[Electronics source listings]
======

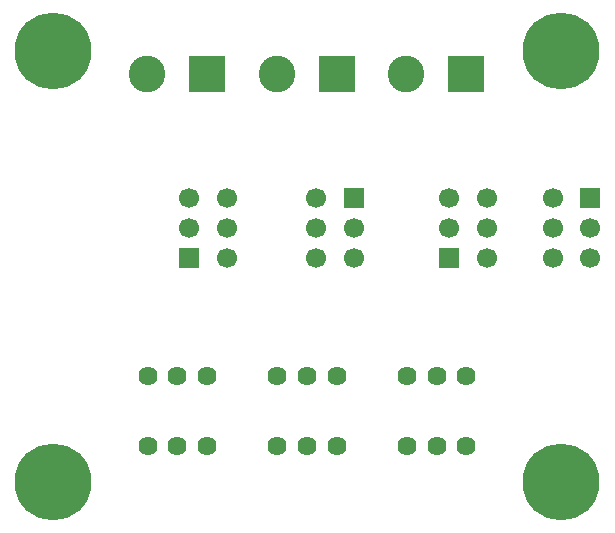
<source format=gbr>
%TF.GenerationSoftware,KiCad,Pcbnew,(5.1.6-0-10_14)*%
%TF.CreationDate,2022-03-19T18:54:14+01:00*%
%TF.ProjectId,EOL,454f4c2e-6b69-4636-9164-5f7063625858,rev?*%
%TF.SameCoordinates,Original*%
%TF.FileFunction,Soldermask,Bot*%
%TF.FilePolarity,Negative*%
%FSLAX46Y46*%
G04 Gerber Fmt 4.6, Leading zero omitted, Abs format (unit mm)*
G04 Created by KiCad (PCBNEW (5.1.6-0-10_14)) date 2022-03-19 18:54:14*
%MOMM*%
%LPD*%
G01*
G04 APERTURE LIST*
%ADD10C,1.624000*%
%ADD11C,1.700000*%
%ADD12R,1.700000X1.700000*%
%ADD13C,3.100000*%
%ADD14R,3.100000X3.100000*%
%ADD15C,0.900000*%
%ADD16C,6.500000*%
G04 APERTURE END LIST*
D10*
%TO.C,SW7*%
X28500000Y-50000000D03*
X31000000Y-50000000D03*
X26000000Y-50000000D03*
X31000000Y-44000000D03*
X28500000Y-44000000D03*
X26000000Y-44000000D03*
%TD*%
D11*
%TO.C,SW3*%
X32700000Y-29000000D03*
X32700000Y-31500000D03*
X32700000Y-34000000D03*
X29500000Y-29000000D03*
X29500000Y-31500000D03*
D12*
X29500000Y-34000000D03*
%TD*%
D10*
%TO.C,SW6*%
X50500000Y-50000000D03*
X53000000Y-50000000D03*
X48000000Y-50000000D03*
X53000000Y-44000000D03*
X50500000Y-44000000D03*
X48000000Y-44000000D03*
%TD*%
%TO.C,SW5*%
X39500000Y-50000000D03*
X42000000Y-50000000D03*
X37000000Y-50000000D03*
X42000000Y-44000000D03*
X39500000Y-44000000D03*
X37000000Y-44000000D03*
%TD*%
D11*
%TO.C,SW4*%
X60300000Y-34000000D03*
X60300000Y-31500000D03*
X60300000Y-29000000D03*
X63500000Y-34000000D03*
X63500000Y-31500000D03*
D12*
X63500000Y-29000000D03*
%TD*%
D11*
%TO.C,SW2*%
X54700000Y-29000000D03*
X54700000Y-31500000D03*
X54700000Y-34000000D03*
X51500000Y-29000000D03*
X51500000Y-31500000D03*
D12*
X51500000Y-34000000D03*
%TD*%
D11*
%TO.C,SW1*%
X40300000Y-34000000D03*
X40300000Y-31500000D03*
X40300000Y-29000000D03*
X43500000Y-34000000D03*
X43500000Y-31500000D03*
D12*
X43500000Y-29000000D03*
%TD*%
D13*
%TO.C,J3*%
X47920000Y-18500000D03*
D14*
X53000000Y-18500000D03*
%TD*%
D13*
%TO.C,J2*%
X36920000Y-18500000D03*
D14*
X42000000Y-18500000D03*
%TD*%
D13*
%TO.C,J1*%
X25920000Y-18500000D03*
D14*
X31000000Y-18500000D03*
%TD*%
D15*
%TO.C,H4*%
X62697056Y-51302944D03*
X61000000Y-50600000D03*
X59302944Y-51302944D03*
X58600000Y-53000000D03*
X59302944Y-54697056D03*
X61000000Y-55400000D03*
X62697056Y-54697056D03*
X63400000Y-53000000D03*
D16*
X61000000Y-53000000D03*
%TD*%
D15*
%TO.C,H3*%
X19697056Y-14802944D03*
X18000000Y-14100000D03*
X16302944Y-14802944D03*
X15600000Y-16500000D03*
X16302944Y-18197056D03*
X18000000Y-18900000D03*
X19697056Y-18197056D03*
X20400000Y-16500000D03*
D16*
X18000000Y-16500000D03*
%TD*%
D15*
%TO.C,H2*%
X62697056Y-14802944D03*
X61000000Y-14100000D03*
X59302944Y-14802944D03*
X58600000Y-16500000D03*
X59302944Y-18197056D03*
X61000000Y-18900000D03*
X62697056Y-18197056D03*
X63400000Y-16500000D03*
D16*
X61000000Y-16500000D03*
%TD*%
D15*
%TO.C,H1*%
X19697056Y-51302944D03*
X18000000Y-50600000D03*
X16302944Y-51302944D03*
X15600000Y-53000000D03*
X16302944Y-54697056D03*
X18000000Y-55400000D03*
X19697056Y-54697056D03*
X20400000Y-53000000D03*
D16*
X18000000Y-53000000D03*
%TD*%
M02*

</source>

======

◆ Task requirements
Your task is to transcribe exactly the lines from the one with "X20400000Y-16500000D03*" through the end of the data, both included, and nothing besides.

◆ Expected answer
X20400000Y-16500000D03*
D16*
X18000000Y-16500000D03*
%TD*%
D15*
%TO.C,H2*%
X62697056Y-14802944D03*
X61000000Y-14100000D03*
X59302944Y-14802944D03*
X58600000Y-16500000D03*
X59302944Y-18197056D03*
X61000000Y-18900000D03*
X62697056Y-18197056D03*
X63400000Y-16500000D03*
D16*
X61000000Y-16500000D03*
%TD*%
D15*
%TO.C,H1*%
X19697056Y-51302944D03*
X18000000Y-50600000D03*
X16302944Y-51302944D03*
X15600000Y-53000000D03*
X16302944Y-54697056D03*
X18000000Y-55400000D03*
X19697056Y-54697056D03*
X20400000Y-53000000D03*
D16*
X18000000Y-53000000D03*
%TD*%
M02*

</source>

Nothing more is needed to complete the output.